«Permettez-moi de donner à Votre Seigneurie l'assurance que je ne suis pas coupable de la présomptueuse pensée de lui infliger une lettre annuelle.
«Je regrette sincèrement qu'au lieu de parcourir ces lignes, vos yeux ne puissent pas pénétrer dans ma pensée. Si elle vous était connue, j'ose croire que vous pardonneriez volontiers ce qui peut en ce moment vous sembler indiscret.
«Déjà depuis que j'ai quitté Paris, je me suis permis d'importuner Votre Seigneurie par quelques mots où je sollicitais que le manuscrit, auquel j'ai attaché tant de prix pendant vingt-sept ans, me fût rendu. Mais puisque votre bon plaisir n'a point été de satisfaire à cette requête, je pense que je dois m'interdire de la renouveler.
«Mylord, je ne vous importunerai sans doute jamais plus, jamais peut-être je ne vous reverrai de ce côté de la tombe.
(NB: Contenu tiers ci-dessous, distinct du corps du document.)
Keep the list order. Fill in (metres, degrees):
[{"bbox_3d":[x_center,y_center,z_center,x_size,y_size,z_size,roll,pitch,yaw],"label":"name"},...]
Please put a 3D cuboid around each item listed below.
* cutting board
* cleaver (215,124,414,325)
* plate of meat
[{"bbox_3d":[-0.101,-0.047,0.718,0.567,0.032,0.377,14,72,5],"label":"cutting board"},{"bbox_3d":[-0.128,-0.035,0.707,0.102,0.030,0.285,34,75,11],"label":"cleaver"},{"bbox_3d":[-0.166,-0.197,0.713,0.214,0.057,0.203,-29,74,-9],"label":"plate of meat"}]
Pardonnez-moi donc, si cette seule fois je me prévaux de l'occasion qui m'est offerte par le départ de l'amiral Sutton qui va à Paris, dans l'intention d'y laisser mon fils aîné, pour qu'il y acquière quelque facilité à parler le français, ce qui peut offrir un avantage pour son avenir, quel qu'il soit.
«Lorsque j'ai eu l'honneur de vous voir à Paris, j'ai trop senti combien il eût été inconvenant d'abuser des moments si occupés de Votre Seigneurie, pour me permettre de m'expliquer sur quelques points, au sujet desquels je lisais dans votre regard, dont le langage ne saurait être méconnu, tout ce que votre gracieuse politesse cherchait à me cacher.
«Si dans ses efforts pour assurer le bonheur de son enfant, une mère avait prononcé quelques paroles de trop, cette faute, j'en ai la confiance, porterait en elle-même son excuse: et surtout dans un temps comme celui-ci, où les protections sont tout, où l'on ne peut obtenir, même à prix d'argent, aucune des fonctions dans lesquelles un jeune homme a chance de faire son chemin, si un puissant patronage ne lui aplanit les voies.
«Mais je ne veux pas occuper plus longtemps votre attention. Qu'il me soit seulement permis de vous dire, milord, combien des sentiments trop vifs pour être maîtrisés me rendirent douloureusement pénibles les premières et courtes minutes que j'ai passées sous votre toit. Les souvenirs d'événements antérieurs de vingt-sept années se pressaient dans ma pensée, depuis le premier instant où, semblable à un météore, vous traversâtes mon chemin, pour me laisser dans les ténèbres lorsque vous disparûtes, jusqu'à ce moment d'inexprimable amertume où je me trouvai chez vous, étrangère non conviée, et jouant un rôle aussi inaccoutumé pour moi qu'il était peut-être importun pour vous!
«Adieu, milord. Puissiez-vous être heureux! c'est le voeu profondément senti, le voeu ardent de la très-humble et dévouée servante de Votre Seigneurie,
«CHARLOTTE SUTTON.»
Nous avons encore anticipé sur l'ordre des temps pour épuiser ce qui concerne la touchante miss Ives: il faut maintenant reprendre la correspondance de l'ambassadeur de France en Angleterre.